━━━━━ Dataset records

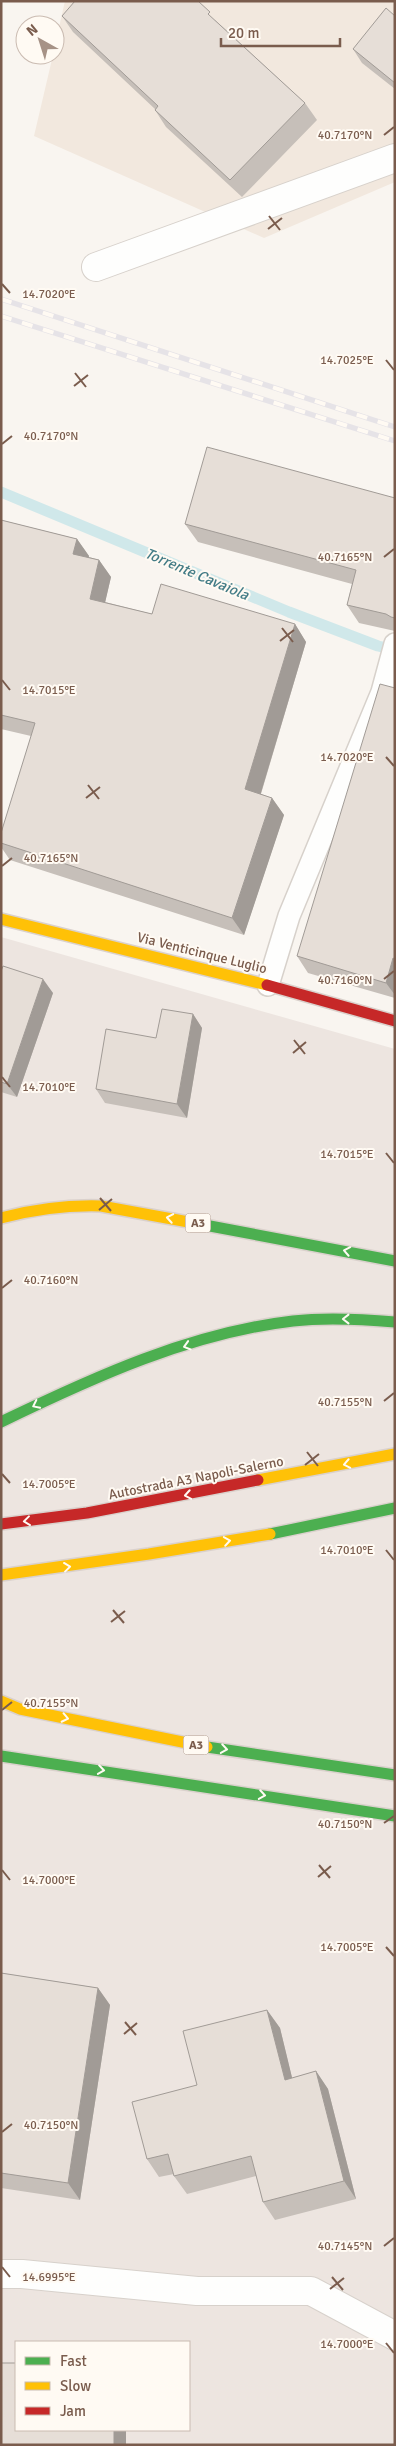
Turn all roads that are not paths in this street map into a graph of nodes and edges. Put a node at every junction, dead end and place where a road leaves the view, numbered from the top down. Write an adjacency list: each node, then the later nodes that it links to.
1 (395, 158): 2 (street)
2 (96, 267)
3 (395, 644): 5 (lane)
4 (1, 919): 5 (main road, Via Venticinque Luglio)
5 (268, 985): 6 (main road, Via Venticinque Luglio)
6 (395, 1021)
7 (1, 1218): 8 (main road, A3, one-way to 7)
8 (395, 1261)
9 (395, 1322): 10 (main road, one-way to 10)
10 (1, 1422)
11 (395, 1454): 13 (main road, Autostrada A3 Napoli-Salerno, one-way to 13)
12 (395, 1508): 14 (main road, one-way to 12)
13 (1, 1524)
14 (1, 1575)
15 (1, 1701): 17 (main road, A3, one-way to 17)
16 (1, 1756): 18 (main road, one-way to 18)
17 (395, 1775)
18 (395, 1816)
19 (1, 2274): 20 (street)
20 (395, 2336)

━━━━━━━━━━

### Required action
Images stay out, but the rest of the data above must be repeated exactly.

### Solution below
Turn all roads that are not paths in this street map into a graph of nodes and edges. Put a node at every junction, dead end and place where a road leaves the view, numbered from the top down. Write an adjacency list: each node, then the later nodes that it links to.
1 (395, 158): 2 (street)
2 (96, 267)
3 (395, 644): 5 (lane)
4 (1, 919): 5 (main road, Via Venticinque Luglio)
5 (268, 985): 6 (main road, Via Venticinque Luglio)
6 (395, 1021)
7 (1, 1218): 8 (main road, A3, one-way to 7)
8 (395, 1261)
9 (395, 1322): 10 (main road, one-way to 10)
10 (1, 1422)
11 (395, 1454): 13 (main road, Autostrada A3 Napoli-Salerno, one-way to 13)
12 (395, 1508): 14 (main road, one-way to 12)
13 (1, 1524)
14 (1, 1575)
15 (1, 1701): 17 (main road, A3, one-way to 17)
16 (1, 1756): 18 (main road, one-way to 18)
17 (395, 1775)
18 (395, 1816)
19 (1, 2274): 20 (street)
20 (395, 2336)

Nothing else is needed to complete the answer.